July 10, 2003
Consumer Preference Research Showcased on Food TV
When selecting comfort food, men tend to choose hearty meals. Women, on the other hand, choose snacks that require little or no preparation. Comfort foods are the subject of "Top 5," a broadcast of the Food Network, on Monday, July 14, at 9 p.m. CST (see table for additional times). The show interviewed Business Administration Professor Brian Wansink in his lab and at Elis Cheesecake factory near Chicago. Other locations were a Southern restuarant, an ice cream social, and the Campbell's soup factory.
"Top 5" will feature five of the more popular comfort foods: chocolate, ice cream, fried chicken, soup, and macaroni and cheese. Part of the show, which is where Wansink's research comes in, is how comfort food associations are formed and why men and women differ in their choices.

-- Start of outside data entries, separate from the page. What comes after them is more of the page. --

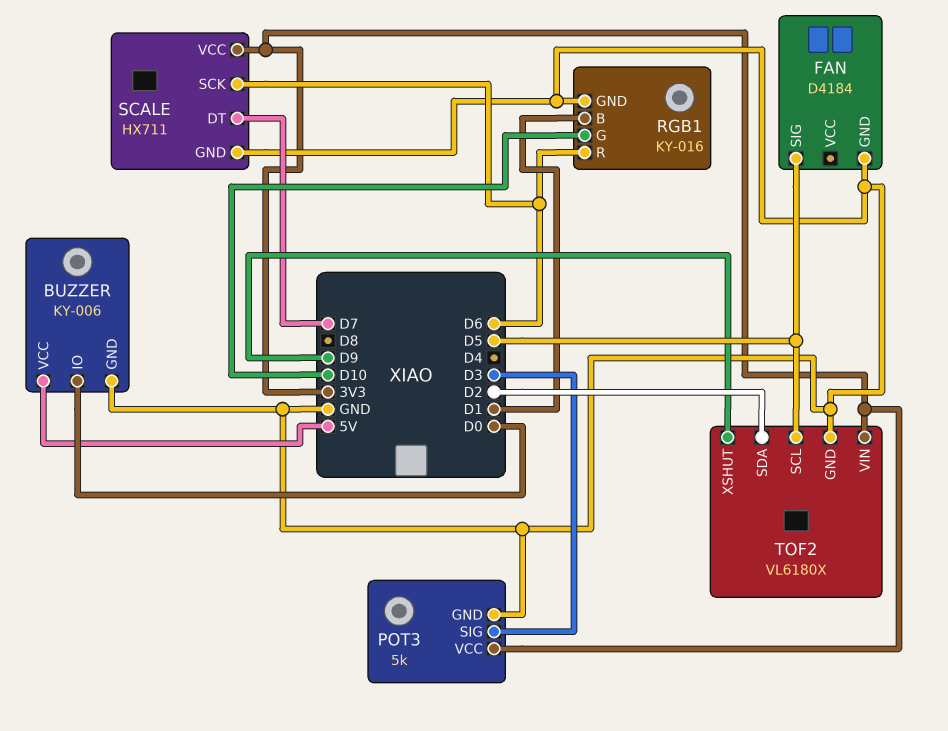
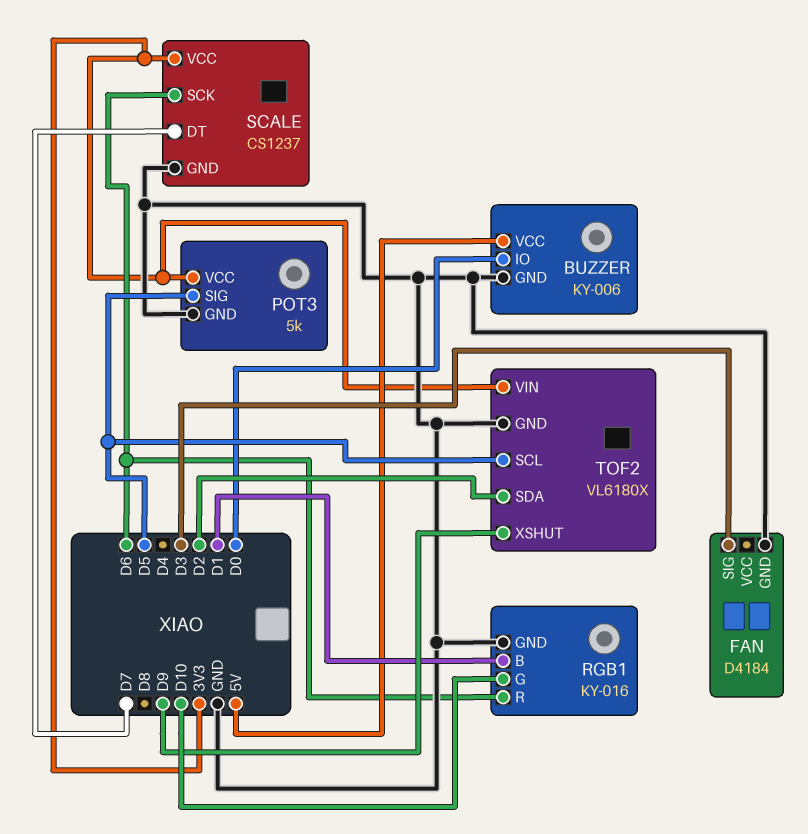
FAN pin SIG: D5 -> D3
POT3 pin SIG: D3 -> D5
SCALE: HX711 -> CS1237

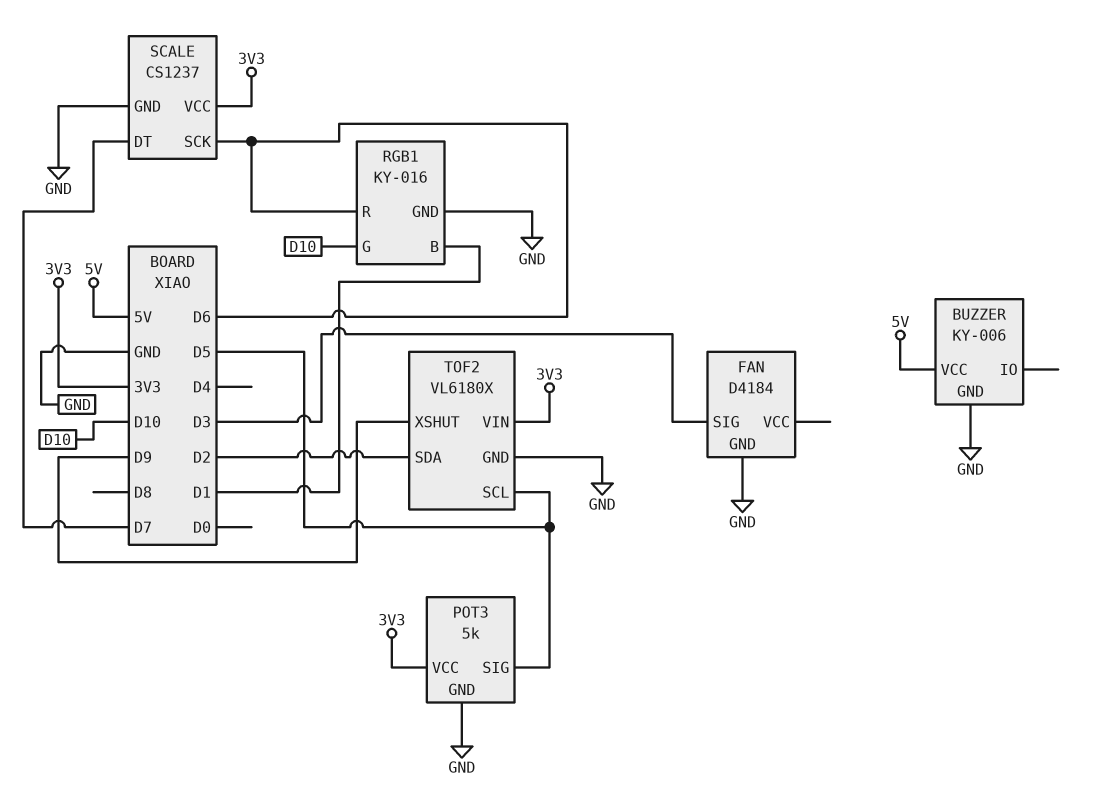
BUZZER pin IO: D0 -> none

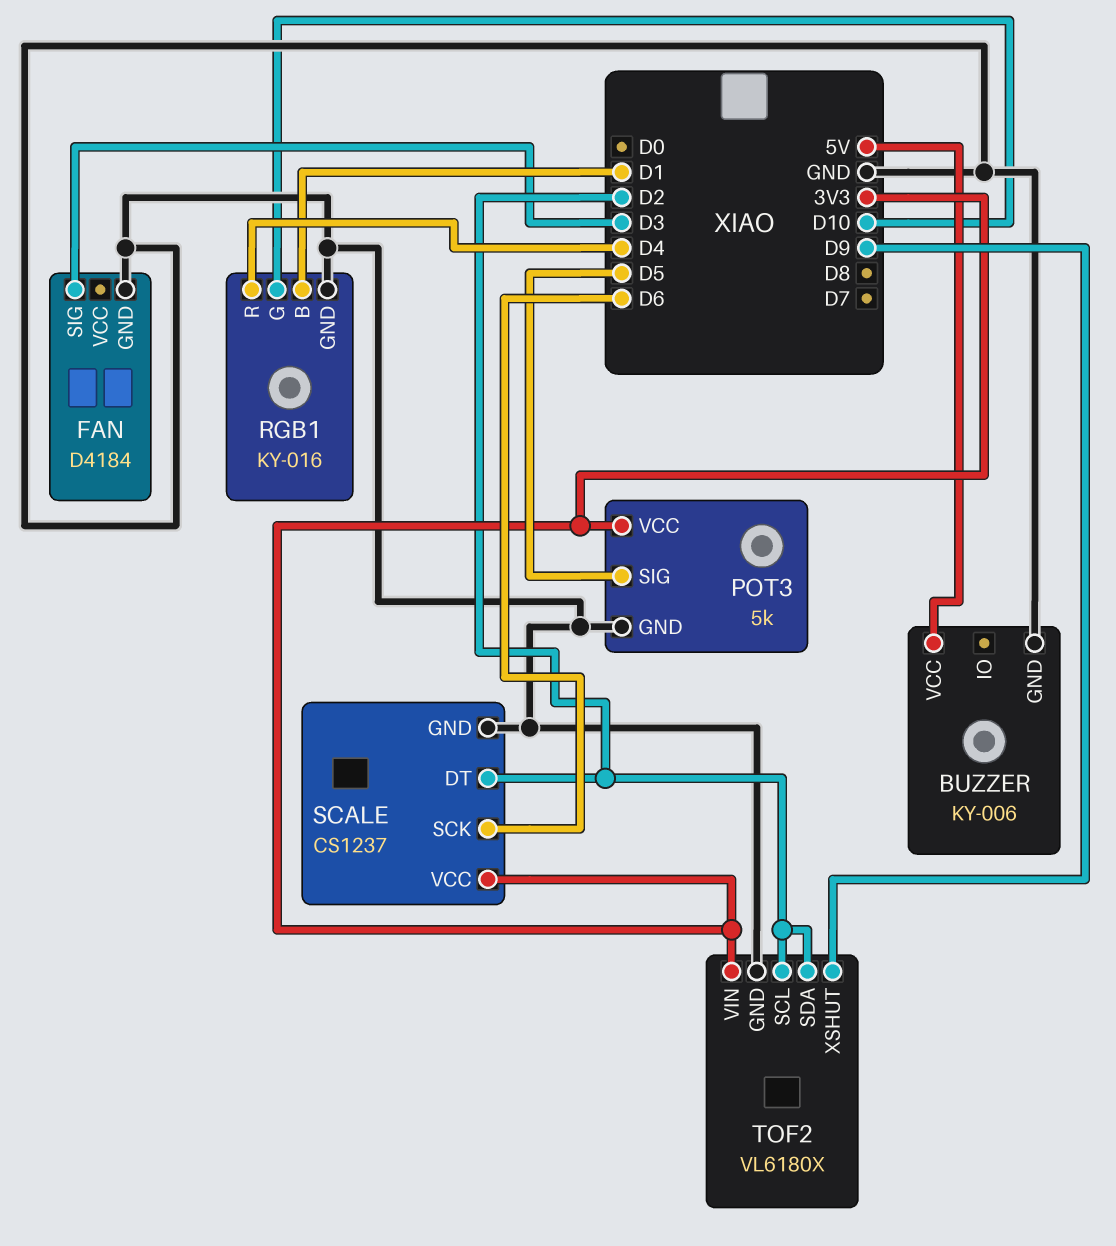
RGB1 pin R: D6 -> D4
SCALE pin DT: D7 -> D2
TOF2 pin SCL: D5 -> D2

The psychological underpinnings of peoples food preferences have been a continuing source of study at the Food and Brand Lab, directed by Wansink. Using information collected in national survey questionnaires, the lab has concluded that comfort-food preferences are formed early and are triggered by conditioned associations and gender differences.
For men, food prepared by their mothers are the comfort food of choice. Mashed potatoes, pasta, meat, and soup lead their list. Those foods, however, represent work to women, who tend to select less labor-intensive comfort food. One study found that 92 percent of self-reported "chocolate addicts" were female.